→ **Records supplied**:
######
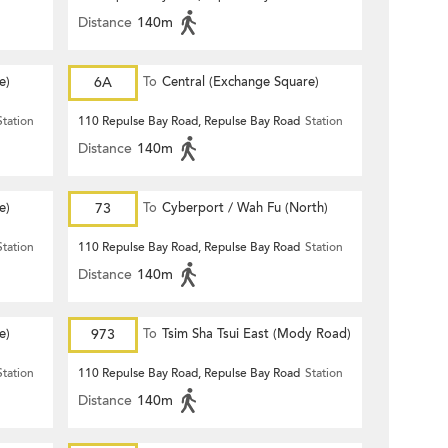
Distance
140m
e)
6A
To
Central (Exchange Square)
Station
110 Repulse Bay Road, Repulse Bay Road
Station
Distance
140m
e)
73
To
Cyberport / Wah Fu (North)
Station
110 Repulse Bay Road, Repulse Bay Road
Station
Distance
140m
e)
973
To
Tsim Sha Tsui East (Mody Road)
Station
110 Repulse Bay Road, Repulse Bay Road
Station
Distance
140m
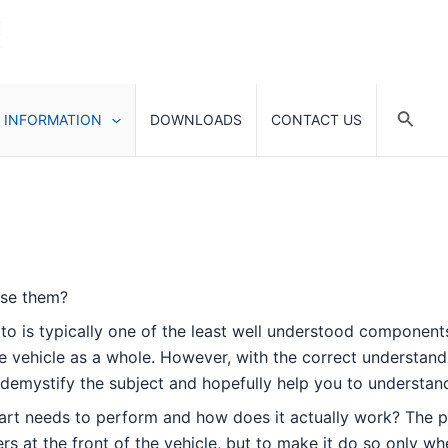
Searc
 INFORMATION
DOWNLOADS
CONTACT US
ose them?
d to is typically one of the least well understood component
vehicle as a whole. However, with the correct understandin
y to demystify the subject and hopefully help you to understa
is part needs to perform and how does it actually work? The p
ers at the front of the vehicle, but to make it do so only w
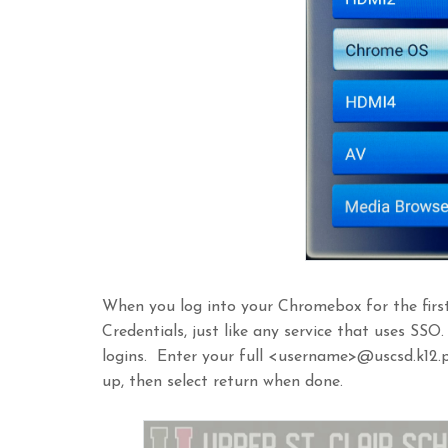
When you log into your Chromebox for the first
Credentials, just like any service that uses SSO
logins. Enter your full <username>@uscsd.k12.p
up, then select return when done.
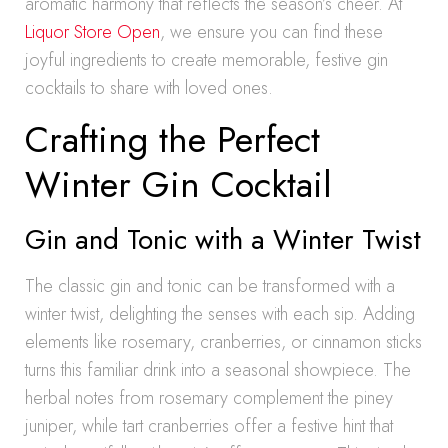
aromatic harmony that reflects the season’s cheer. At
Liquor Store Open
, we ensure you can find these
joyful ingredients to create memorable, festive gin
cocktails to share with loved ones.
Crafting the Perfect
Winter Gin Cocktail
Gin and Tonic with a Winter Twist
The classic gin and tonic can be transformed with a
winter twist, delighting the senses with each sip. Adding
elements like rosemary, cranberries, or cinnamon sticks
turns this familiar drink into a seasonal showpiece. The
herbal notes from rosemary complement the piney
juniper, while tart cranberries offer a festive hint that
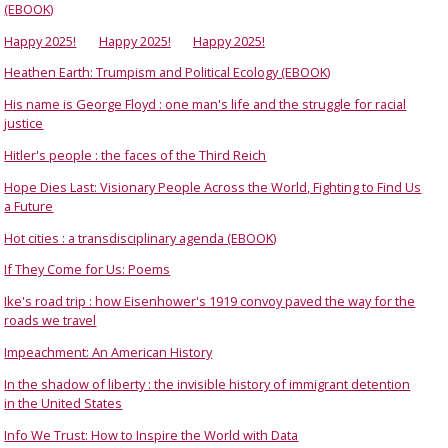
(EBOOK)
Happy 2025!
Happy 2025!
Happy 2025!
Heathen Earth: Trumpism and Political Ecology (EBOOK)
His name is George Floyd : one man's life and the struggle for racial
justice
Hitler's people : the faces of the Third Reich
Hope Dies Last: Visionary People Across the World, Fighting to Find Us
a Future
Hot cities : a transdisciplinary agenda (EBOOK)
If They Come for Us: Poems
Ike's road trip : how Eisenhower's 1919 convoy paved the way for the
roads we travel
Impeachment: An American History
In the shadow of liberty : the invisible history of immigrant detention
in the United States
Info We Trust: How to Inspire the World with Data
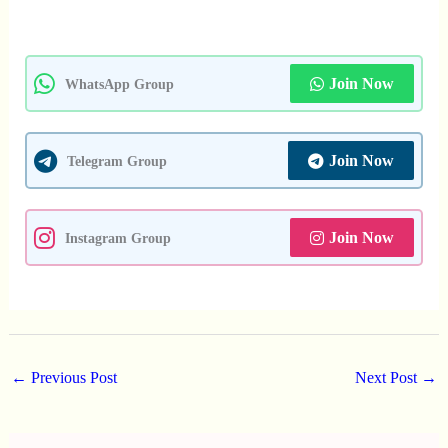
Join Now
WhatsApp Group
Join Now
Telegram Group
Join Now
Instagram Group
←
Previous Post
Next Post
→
######
→ **Task description**: After removing the pictures, transcribe the listing above exactly.

→ **Your response**:
Distance
140m
e)
6A
To
Central (Exchange Square)
Station
110 Repulse Bay Road, Repulse Bay Road
Station
Distance
140m
e)
73
To
Cyberport / Wah Fu (North)
Station
110 Repulse Bay Road, Repulse Bay Road
Station
Distance
140m
e)
973
To
Tsim Sha Tsui East (Mody Road)
Station
110 Repulse Bay Road, Repulse Bay Road
Station
Distance
140m
Searc
 INFORMATION
DOWNLOADS
CONTACT US
ose them?
d to is typically one of the least well understood component
vehicle as a whole. However, with the correct understandin
y to demystify the subject and hopefully help you to understa
is part needs to perform and how does it actually work? The p
ers at the front of the vehicle, but to make it do so only w
When you log into your Chromebox for the first
Credentials, just like any service that uses SSO
logins. Enter your full <username>@uscsd.k12.p
up, then select return when done.
aromatic harmony that reflects the season’s cheer. At
Liquor Store Open
, we ensure you can find these
joyful ingredients to create memorable, festive gin
cocktails to share with loved ones.
Crafting the Perfect
Winter Gin Cocktail
Gin and Tonic with a Winter Twist
The classic gin and tonic can be transformed with a
winter twist, delighting the senses with each sip. Adding
elements like rosemary, cranberries, or cinnamon sticks
turns this familiar drink into a seasonal showpiece. The
herbal notes from rosemary complement the piney
juniper, while tart cranberries offer a festive hint that
(EBOOK)
Happy 2025!
Happy 2025!
Happy 2025!
Heathen Earth: Trumpism and Political Ecology (EBOOK)
His name is George Floyd : one man's life and the struggle for racial
justice
Hitler's people : the faces of the Third Reich
Hope Dies Last: Visionary People Across the World, Fighting to Find Us
a Future
Hot cities : a transdisciplinary agenda (EBOOK)
If They Come for Us: Poems
Ike's road trip : how Eisenhower's 1919 convoy paved the way for the
roads we travel
Impeachment: An American History
In the shadow of liberty : the invisible history of immigrant detention
in the United States
Info We Trust: How to Inspire the World with Data
Join Now
WhatsApp Group
Join Now
Telegram Group
Join Now
Instagram Group
←
Previous Post
Next Post
→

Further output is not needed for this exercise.